I cut the string, free his hands, free him from the tree, catch the bloody handkerchief as it falls. He looks at it and smiles, and for a moment he is elsewhere, perhaps in his memories, and then he is back, holding his head; which is no longer bleeding but clearly hurts. He stands in that peculiarly graceful way he has, using just his legs, then falls back against the tree, still standing but just. He closes his eyes for a full minute, then stands up straight and holds his hand out for the knife. I do nothing. He sighs. "Thank you."
I turn to go wash the handkerchief again and he follows me. When we reach the stream he takes the handkerchief from me and kneels to wash it himself. He knows I am behind him, he knows I have a knife and he knows I am obligated to kill him, and still he bends to dip the hanky in the water, rinse out all the blood, hold it to his head, examine it, rinse it again, hold it briefly against his eyes, then dab at his face with it. He looks back and smiles at me, which I find disconcerting. "Time differential," he says, cheerfully.
"What?"
"It's not a permanent solution. He will eventually know I am still alive, or alive again, but it buys us time. He will think I am dead and leave you alone for a time."
"For a time."
"Yes, for a time."
He stands up, still a little wobbly, and puts his wet hanky in his pocket. It is only now that I think to fold up the knife and put it away too.

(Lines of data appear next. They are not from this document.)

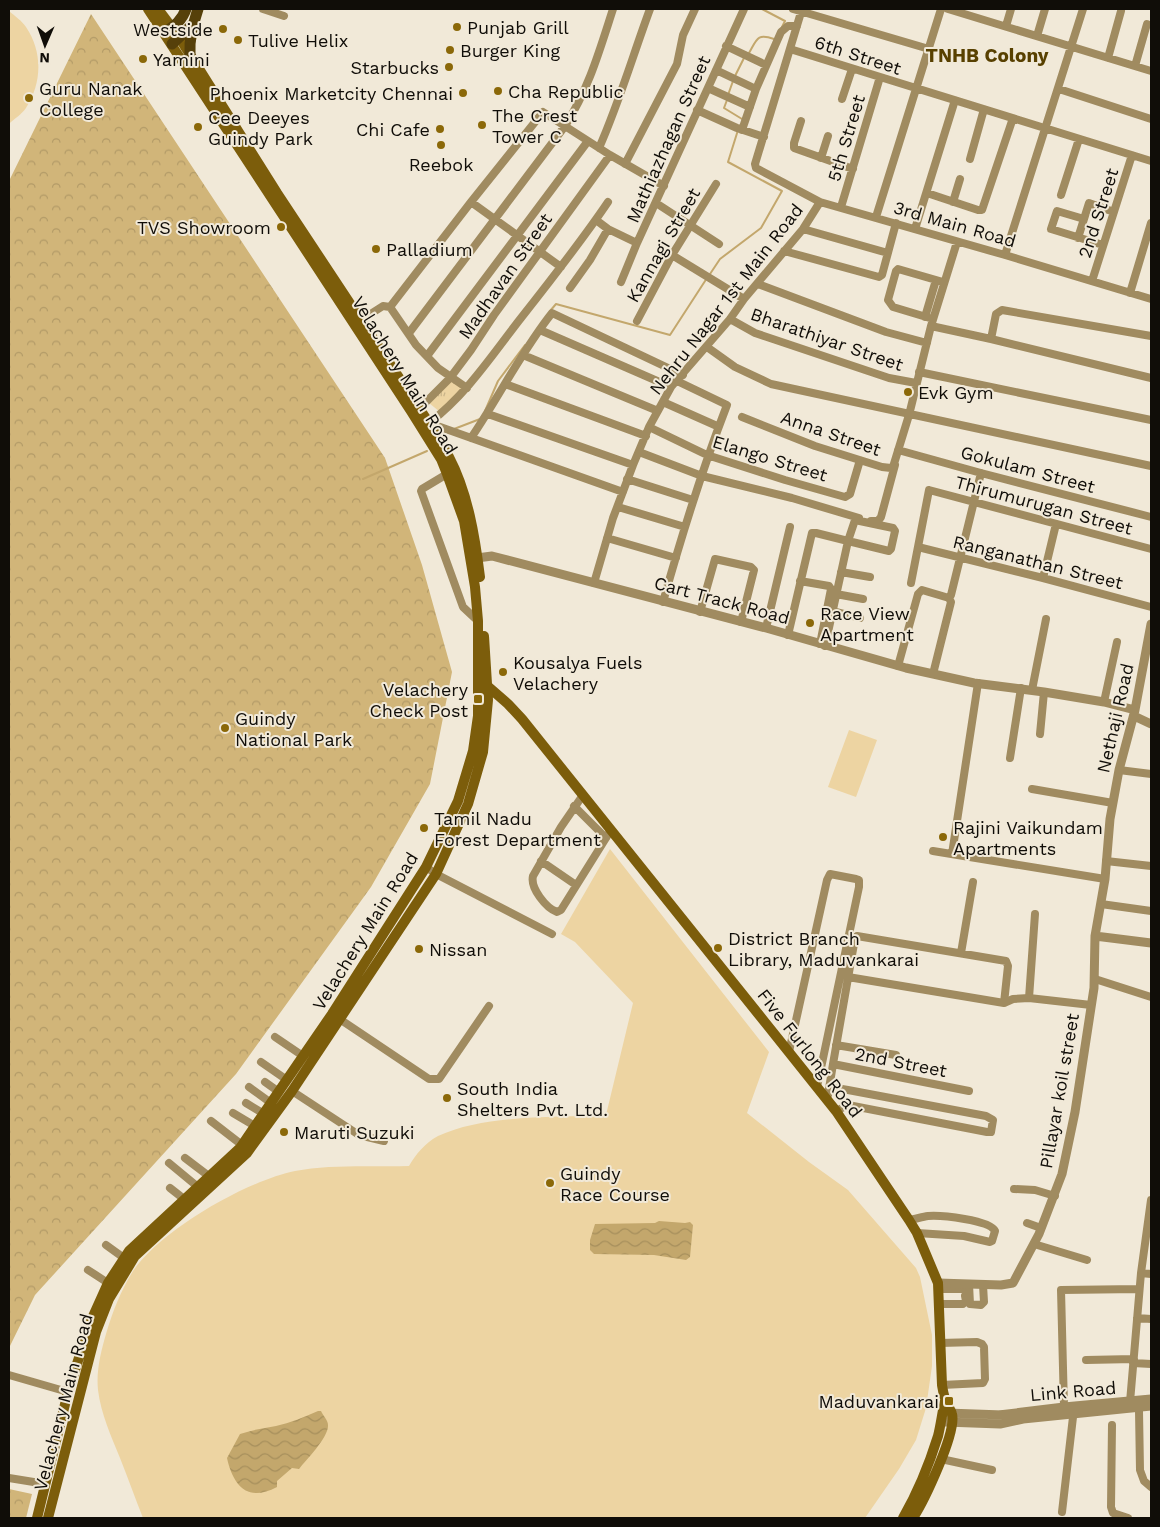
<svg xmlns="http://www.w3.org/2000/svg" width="1160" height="1527" font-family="'Work Sans',sans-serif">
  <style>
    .forest { fill: url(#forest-crowns) }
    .park { fill: url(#park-tufts) }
    .pitch { fill: #edd4a2 }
    .water { fill: url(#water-waves) }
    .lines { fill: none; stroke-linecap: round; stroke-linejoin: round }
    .stream { stroke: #c3a76c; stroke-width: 2 }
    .minor { stroke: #a08b60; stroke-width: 8 }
    .tertiary { stroke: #a08b60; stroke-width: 9 }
    .secondary { stroke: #7c5d0b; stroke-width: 10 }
    .primary { stroke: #56400a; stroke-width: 11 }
    .poi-dot { fill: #8b6808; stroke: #f1e9d8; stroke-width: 2 }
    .labels { text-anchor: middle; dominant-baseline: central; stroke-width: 4; stroke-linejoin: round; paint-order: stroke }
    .poi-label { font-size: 18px; fill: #100d08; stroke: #f1e9d8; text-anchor: start }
    .street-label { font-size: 18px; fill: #100d08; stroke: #f1e9d8 }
    .neighbourhood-label { font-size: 19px; font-weight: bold; fill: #584000; stroke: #f1e9d8 }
  </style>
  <defs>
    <pattern id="forest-crowns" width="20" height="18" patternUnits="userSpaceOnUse" patternTransform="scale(1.25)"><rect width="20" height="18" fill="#d1b579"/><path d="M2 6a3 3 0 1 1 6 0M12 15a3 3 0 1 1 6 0" fill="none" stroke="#b29a67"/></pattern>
    <pattern id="park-tufts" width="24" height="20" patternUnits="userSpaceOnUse" patternTransform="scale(1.25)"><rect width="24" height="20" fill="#edd4a2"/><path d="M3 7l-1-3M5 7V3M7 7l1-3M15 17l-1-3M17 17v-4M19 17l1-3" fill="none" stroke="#cab58a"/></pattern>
    <pattern id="water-waves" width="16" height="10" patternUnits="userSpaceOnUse" patternTransform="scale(1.25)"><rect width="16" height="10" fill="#c3a76c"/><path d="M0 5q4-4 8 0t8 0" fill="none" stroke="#a68f5c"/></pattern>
  </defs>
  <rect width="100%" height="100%" fill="#f1e9d8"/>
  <path class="forest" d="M 91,14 L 385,458 L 422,565 L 452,672 L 430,784 L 371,887 L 236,1074 L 35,1295 L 9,1348 L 9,181 Z
    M 9,1489 L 32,1494 L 26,1518 L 9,1518 Z"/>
  <path class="park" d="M 451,381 L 464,389 L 440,412 L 429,403 Z"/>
  <path class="pitch" d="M 9,11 C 15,16 22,21 26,27 C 43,52 42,83 26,108 C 22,114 14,119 9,124 Z
    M 849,730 L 877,740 L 856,797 L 828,787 Z
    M 610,849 L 769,1052 L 747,1113 L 809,1162 L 848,1190 L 916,1268 L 920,1277 L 932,1335 L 932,1366 L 926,1408 L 916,1440 L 899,1469 L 865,1518 L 143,1518 C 135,1498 128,1478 120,1458 C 111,1436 101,1414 98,1390 C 96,1371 101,1351 106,1334 C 112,1313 121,1290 133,1271 C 161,1230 246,1181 295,1171 C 329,1164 374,1167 409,1166 C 416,1154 425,1143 438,1136 C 485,1114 554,1118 606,1115 L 633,1003 L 575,942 L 561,934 Z"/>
  <path class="water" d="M 659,1221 L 685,1223 L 690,1222 L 693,1225 L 690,1257 L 686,1260 L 654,1255 L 594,1254 L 590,1250 L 590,1240 L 595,1224 L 655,1223 Z
    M 318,1411 L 321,1411 C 323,1416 328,1420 328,1425 C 329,1437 306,1460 299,1469 L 292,1468 L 277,1481 L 277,1487 C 247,1503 233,1485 227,1458 L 240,1434 C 252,1430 264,1428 276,1426 C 290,1423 304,1417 318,1411 Z"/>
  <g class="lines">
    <path class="stream" d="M 762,9 L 785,21 L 782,27
      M 749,53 C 757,39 757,33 774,39
      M 735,76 L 744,58
      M 728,95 L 733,81
      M 727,100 L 724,108 L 742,119
      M 710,274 L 720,259 L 761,228 L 782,191 L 728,162 L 738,130
      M 550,311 L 556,304 L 670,335 L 707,278
      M 485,411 L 498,381 L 525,345
      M 454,429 L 480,419
      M 363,479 L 427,451"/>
    <path class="minor" d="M 263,9 L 284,16
      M 793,9 L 929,49
      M 802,9 L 755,164 L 756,168 L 820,202 L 1005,255 L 1151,299
      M 948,9 L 1151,71
      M 1006,26 L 1011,9
      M 1037,36 L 1045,9
      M 726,46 L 766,65
      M 790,49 L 1151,161
      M 1108,58 L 1121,11
      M 1135,66 L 1147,24
      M 716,70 L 756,89
      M 708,88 L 750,107
      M 1059,89 L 1151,119
      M 842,99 L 852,69
      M 697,110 L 737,128 L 764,137
      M 801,121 L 794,143 L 794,148 L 853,169
      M 742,130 L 756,89 L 781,32 L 788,26 L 797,26
      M 599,148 C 619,103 633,55 650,9
      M 821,158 L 828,136
      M 970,159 L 984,109
      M 625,164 L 677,64 L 683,35 L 695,9
      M 927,193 L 978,210 L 982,210 L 1013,118
      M 1061,195 L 1079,139
      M 471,202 L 561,267
      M 953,202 L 960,179
      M 656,203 L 719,244
      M 841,207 L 880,77
      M 876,217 L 941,9
      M 1084,219 L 1057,211 L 1051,229 L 1103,245
      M 596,220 L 608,229 L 637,243
      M 803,229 L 888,253
      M 915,229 L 955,100
      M 1078,238 L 1089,203 L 1114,212
      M 784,251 L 879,277 L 882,275 L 896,223
      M 672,255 L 744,299
      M 1005,255 L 1083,9
      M 1092,281 L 1132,155
      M 621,282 L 637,243 L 744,9
      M 758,284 L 886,332 L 927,343
      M 570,288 L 590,260 L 608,229
      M 1130,293 L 1151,223
      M 390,307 L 471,202 L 543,112 L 610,155 L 664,186
      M 925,317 L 936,280
      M 730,319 L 755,333 L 889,378 L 916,383
      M 933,319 L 893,307 L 888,300 L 896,271 L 898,269 L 943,282
      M 361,320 L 383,306 L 390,307 L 416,345 L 438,368 L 467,388
      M 637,321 L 672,255 L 716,184
      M 931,326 L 991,339 L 1151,378
      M 540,330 L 671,387
      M 409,333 L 565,126 C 589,88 599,52 613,9
      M 991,339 L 996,314 L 1002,310 L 1151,336
      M 707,347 L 735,367 L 771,384 L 1151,466
      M 523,355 L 658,411
      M 427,356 L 588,141
      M 919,372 L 1151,420
      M 505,384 L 646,436
      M 663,402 L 717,426
      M 419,409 L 450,378 L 471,350 L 494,315 L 610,155
      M 488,414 L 633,465
      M 742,417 L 815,446 L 882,467 L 891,468 L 893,467 L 909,415 L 931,326 L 957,242
      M 429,423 C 467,394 492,355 521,318 C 551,280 581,242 608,202
      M 429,423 L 623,492
      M 649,427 L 707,455 L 785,480 L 845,497 L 850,494 L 860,460
      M 471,438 C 499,397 521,352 552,313 L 683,375
      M 898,450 L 981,473 L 1151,517
      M 639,452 L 702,476 L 792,498 L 859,518
      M 447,474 L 422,489 L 421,491 L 463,607 L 478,621
      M 627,479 L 693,500
      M 618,507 L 685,527
      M 871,521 L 878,521 L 881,517 L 895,465
      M 607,538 L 676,558
      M 918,547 L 1043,578 L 1151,607
      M 841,572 L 870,577
      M 1043,578 L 1056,524
      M 800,581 L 829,586 L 831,589 L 820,644
      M 594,583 L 613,518 L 633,465 L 649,427 L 671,387 L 730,319 L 744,299 L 803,229 L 820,202
      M 911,583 L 929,490 L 1151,549
      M 836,594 L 863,599
      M 951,595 L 981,473
      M 663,602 C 682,534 702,470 727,405 L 677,381
      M 833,611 L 860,618
      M 700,612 L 715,559 L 751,567 L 754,570 L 741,622
      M 766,628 L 790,527
      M 788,635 L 812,533 L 816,533 L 848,541 L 855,520 L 893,528 L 895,531 L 891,549 L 889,551 L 848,541 L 825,646
      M 898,666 L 918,594 L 922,590 L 949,598 L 951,602 L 933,674
      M 1032,690 L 1046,619
      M 1104,702 L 1117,642
      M 1040,734 L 1044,692
      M 1010,758 L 1021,688
      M 1119,770 L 1151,774
      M 1032,789 L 1113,803
      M 583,795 L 561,827 L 533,876 C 530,888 546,908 557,912 L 561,910 L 611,830
      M 574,806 L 606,838
      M 933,851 L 1105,879
      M 952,854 L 978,683
      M 541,861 L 576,885
      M 1106,861 L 1151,866
      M 426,867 L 436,874 L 552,934
      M 1101,904 L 1151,911
      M 961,953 L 973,882
      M 848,977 L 1004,1003 L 1013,999 L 1029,998 L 1091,1005
      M 1095,979 L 1151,997
      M 1029,998 L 1035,914
      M 335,1016 L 429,1079 L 439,1079 L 489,1006
      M 275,1037 L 303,1056
      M 836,1045 L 896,1055
      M 789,1052 L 827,880 L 830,874 L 856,879 L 859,880 L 859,887 L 817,1087
      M 261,1062 L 287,1080
      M 833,1064 L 855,938 L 857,936 L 1006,961 L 1008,966 L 1004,1003
      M 265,1082 L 279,1092
      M 249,1087 L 271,1103
      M 292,1091 L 359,1135 L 384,1141
      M 828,1091 L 836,1088 L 848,1090 L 986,1116 L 993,1120 L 991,1132 L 987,1132 L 848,1105 L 836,1111
      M 828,1095 L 833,1064 L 969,1091
      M 246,1103 L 264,1114
      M 233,1113 L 255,1126
      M 211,1121 L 242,1145
      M 185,1158 L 210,1177
      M 169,1163 L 198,1187
      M 170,1188 L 184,1199
      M 1014,1189 L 1035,1190 L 1055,1196
      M 909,1220 C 915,1219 922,1217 928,1216 C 941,1215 990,1220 995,1231 L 992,1241 L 990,1242 L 964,1236 L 917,1233
      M 1027,1223 L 1041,1228
      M 1034,1244 L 1087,1260
      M 106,1245 L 124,1258
      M 88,1270 L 108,1283
      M 1141,1273 L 1151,1274
      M 969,1284 L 970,1304 L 981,1305 L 984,1302 L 983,1285
      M 939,1289 L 965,1289
      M 939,1304 L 963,1304 L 966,1301 L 965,1296
      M 1137,1318 L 1151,1319
      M 940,1343 L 977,1342 L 982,1344 L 984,1347 L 985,1379 L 983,1383 L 942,1385
      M 1086,1360 L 1134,1359
      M 1133,1363 L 1151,1364
      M 9,1375 L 68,1392
      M 1130,1402 L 1141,1273 L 1151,1200
      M 1064,1407 L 1061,1290 L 1139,1289
      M 1139,1411 L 1140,1470 L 1144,1481 L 1151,1487
      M 1112,1425 L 1111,1507 L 1113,1513 L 1128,1518
      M 941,1459 L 992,1470
      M 9,1478 L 46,1484
      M 1062,1512 L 1073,1417"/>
    <path class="tertiary" d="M 477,558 L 492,556 L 766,628 L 906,668 L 974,683 L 1044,692 L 1104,702 L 1135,710
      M 1134,716 L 1151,724
      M 1095,936 L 1151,943
      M 938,1283 L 1001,1285 L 1013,1283 L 1039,1234 L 1062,1174 L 1075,1112 L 1094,988 L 1095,936 L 1105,879 L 1110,819 L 1119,770 L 1135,710 L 1151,624
      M 947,1413 L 1003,1415
      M 999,1415 L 1064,1407 L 1151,1399
      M 945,1422 L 1000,1424 L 1023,1419 L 1151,1406"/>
    <path class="secondary" d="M 158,9 L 179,37 L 277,193 L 429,423 C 435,434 443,445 449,457 C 468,493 475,537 480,577
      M 484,683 L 508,704 L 522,719 L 836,1111 L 909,1220 L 917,1233 L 938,1283 L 942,1385 C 943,1391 944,1398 947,1403 C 948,1407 951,1410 952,1414 C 957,1432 924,1501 913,1518
      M 37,1518 L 68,1392 L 90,1323 L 108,1283 L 129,1251 L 240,1148 L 332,1014 L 426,867 L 458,801 L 473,751 L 478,716 L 478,621 L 475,587 L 464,521 L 447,474 L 441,459 L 411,411 L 148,9
      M 48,1518 L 96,1332 L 109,1299 L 135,1256 L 247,1153 L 292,1091 L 436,874 L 468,804 L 483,752 L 488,700 L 484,636
      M 903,1518 C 918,1492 929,1465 938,1436 C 941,1424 942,1413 945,1401"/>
    <path class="primary" d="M 165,32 C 175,26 182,20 186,9
      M 172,44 L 192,25
      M 190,55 C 189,38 193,25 198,9"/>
  </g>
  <g class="poi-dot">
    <circle cx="457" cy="27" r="5"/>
    <circle cx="223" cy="29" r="5"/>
    <circle cx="238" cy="40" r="5"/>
    <circle cx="450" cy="50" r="5"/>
    <circle cx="143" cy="59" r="5"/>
    <circle cx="449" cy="67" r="5"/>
    <circle cx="498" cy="91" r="5"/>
    <circle cx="463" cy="93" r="5"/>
    <circle cx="29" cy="98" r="5"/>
    <circle cx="482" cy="125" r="5"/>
    <circle cx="198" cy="127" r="5"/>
    <circle cx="440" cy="129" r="5"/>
    <circle cx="441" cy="145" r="5"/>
    <circle cx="281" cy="227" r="5"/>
    <circle cx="376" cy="249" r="5"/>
    <circle cx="908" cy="392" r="5"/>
    <circle cx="810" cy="623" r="5"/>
    <circle cx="503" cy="672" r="5"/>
    <rect x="473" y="694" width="10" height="10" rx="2.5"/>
    <circle cx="225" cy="728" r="5"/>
    <circle cx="424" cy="828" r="5"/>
    <circle cx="943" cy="837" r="5"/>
    <circle cx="718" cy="948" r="5"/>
    <circle cx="419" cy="949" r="5"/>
    <circle cx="447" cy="1098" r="5"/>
    <circle cx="284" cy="1132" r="5"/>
    <circle cx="550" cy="1183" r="5"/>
    <rect x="944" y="1396" width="10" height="10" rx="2.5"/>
  </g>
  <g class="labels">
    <g class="poi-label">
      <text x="467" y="27">Punjab Grill</text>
      <text x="213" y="29" text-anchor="end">Westside</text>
      <text x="248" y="40">Tulive Helix</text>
      <text x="460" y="50">Burger King</text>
      <text x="153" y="59">Yamini</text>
      <text x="439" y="67" text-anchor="end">Starbucks</text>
      <text x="39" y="88">Guru Nanak<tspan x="39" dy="21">College</tspan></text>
      <text x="508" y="91">Cha Republic</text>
      <text x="453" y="93" text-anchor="end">Phoenix Marketcity Chennai</text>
      <text x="492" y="115">The Crest<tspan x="492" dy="21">Tower C</tspan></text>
      <text x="208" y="117">Cee Deeyes<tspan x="208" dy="21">Guindy Park</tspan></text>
      <text x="430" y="129" text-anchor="end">Chi Cafe</text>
      <text x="441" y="164" text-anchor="middle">Reebok</text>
      <text x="271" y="227" text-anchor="end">TVS Showroom</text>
      <text x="386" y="249">Palladium</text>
      <text x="918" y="392">Evk Gym</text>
      <text x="820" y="613">Race View<tspan x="820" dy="21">Apartment</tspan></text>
      <text x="513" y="662">Kousalya Fuels<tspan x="513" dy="21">Velachery</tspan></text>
      <text x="468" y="689" text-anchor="end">Velachery<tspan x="468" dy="21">Check Post</tspan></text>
      <text x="235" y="718">Guindy<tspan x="235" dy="21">National Park</tspan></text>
      <text x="434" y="818">Tamil Nadu<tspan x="434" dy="21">Forest Department</tspan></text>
      <text x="953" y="827">Rajini Vaikundam<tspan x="953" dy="21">Apartments</tspan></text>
      <text x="728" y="938">District Branch<tspan x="728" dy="21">Library, Maduvankarai</tspan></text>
      <text x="429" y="949">Nissan</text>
      <text x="457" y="1088">South India<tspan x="457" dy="21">Shelters Pvt. Ltd.</tspan></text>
      <text x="294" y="1132">Maruti Suzuki</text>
      <text x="560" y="1173">Guindy<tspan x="560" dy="21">Race Course</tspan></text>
      <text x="939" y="1401" text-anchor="end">Maduvankarai</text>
    </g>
    <g class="street-label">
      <text transform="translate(858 55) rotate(18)">6th Street</text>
      <text transform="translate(846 138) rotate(-73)">5th Street</text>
      <text transform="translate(668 139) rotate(-66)">Mathiazhagan Street</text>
      <text transform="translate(1098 213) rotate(-72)">2nd Street</text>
      <text transform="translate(955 224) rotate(16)">3rd Main Road</text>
      <text transform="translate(663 245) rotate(-60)">Kannagi Street</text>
      <text transform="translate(505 276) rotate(-55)">Madhavan Street</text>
      <text transform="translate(726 299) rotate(-52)">Nehru Nagar 1st Main Road</text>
      <text transform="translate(827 339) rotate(19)">Bharathiyar Street</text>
      <text transform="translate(405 375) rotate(58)">Velachery Main Road</text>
      <text transform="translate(831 433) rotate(19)">Anna Street</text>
      <text transform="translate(770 458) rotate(17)">Elango Street</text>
      <text transform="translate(1028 469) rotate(15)">Gokulam Street</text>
      <text transform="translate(1044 505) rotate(15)">Thirumurugan Street</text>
      <text transform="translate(1038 562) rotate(14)">Ranganathan Street</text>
      <text transform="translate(722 600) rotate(15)">Cart Track Road</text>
      <text transform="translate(1115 718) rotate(-77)">Nethaji Road</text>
      <text transform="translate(365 931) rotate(-58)">Velachery Main Road</text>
      <text transform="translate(810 1053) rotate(52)">Five Furlong Road</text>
      <text transform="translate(901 1062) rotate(11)">2nd Street</text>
      <text transform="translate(1059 1091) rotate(-80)">Pillayar koil street</text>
      <text transform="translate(1073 1391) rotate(-5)">Link Road</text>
      <text transform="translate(63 1402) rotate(-75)">Velachery Main Road</text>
    </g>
    <g class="neighbourhood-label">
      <text x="987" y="55">TNHB Colony</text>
    </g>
  </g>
  <rect width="1160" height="1527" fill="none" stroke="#100d08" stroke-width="20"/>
  <g transform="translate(45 45) rotate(182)" stroke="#f1e9d8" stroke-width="4" paint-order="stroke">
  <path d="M0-4L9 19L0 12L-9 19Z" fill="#100d08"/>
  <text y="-8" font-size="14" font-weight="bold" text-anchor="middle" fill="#100d08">N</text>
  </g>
</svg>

"So what's a time differential?" I ask.
"Remember when the Brigadier encountered himself?"
"Zap, to quote Tegan."
"Yes, zap. And that confuses the Black Guardian."
"Can't we kill him?"
The Doctor rolls his eyes. "All this talk about killing. He's not even a person. He's an… embodiment. He is chaos personified."
"So," I say, "you want to confuse confusion."
"Semantics. Anyway, that's just temporary, for our purposes, yours and mine."
"Survival in both cases."
"Yes. There will always be chaos. Chaos is inevitable. All we, or anyone, can do in the long run is counterbalance it."
"So now what?"
The Doctor looks up and down the stream. "I'm all turned around. Do you know the way back to the TARDIS?"
"I think so." I point down the stream. "I think this is a tributary of the other stream we saw. But… what do we tell Tegan? She already hates me."
He starts walking along the stream so I follow him, but we don't speak again until the TARDIS is in sight. "Say nothing. Do nothing. Leave it to me."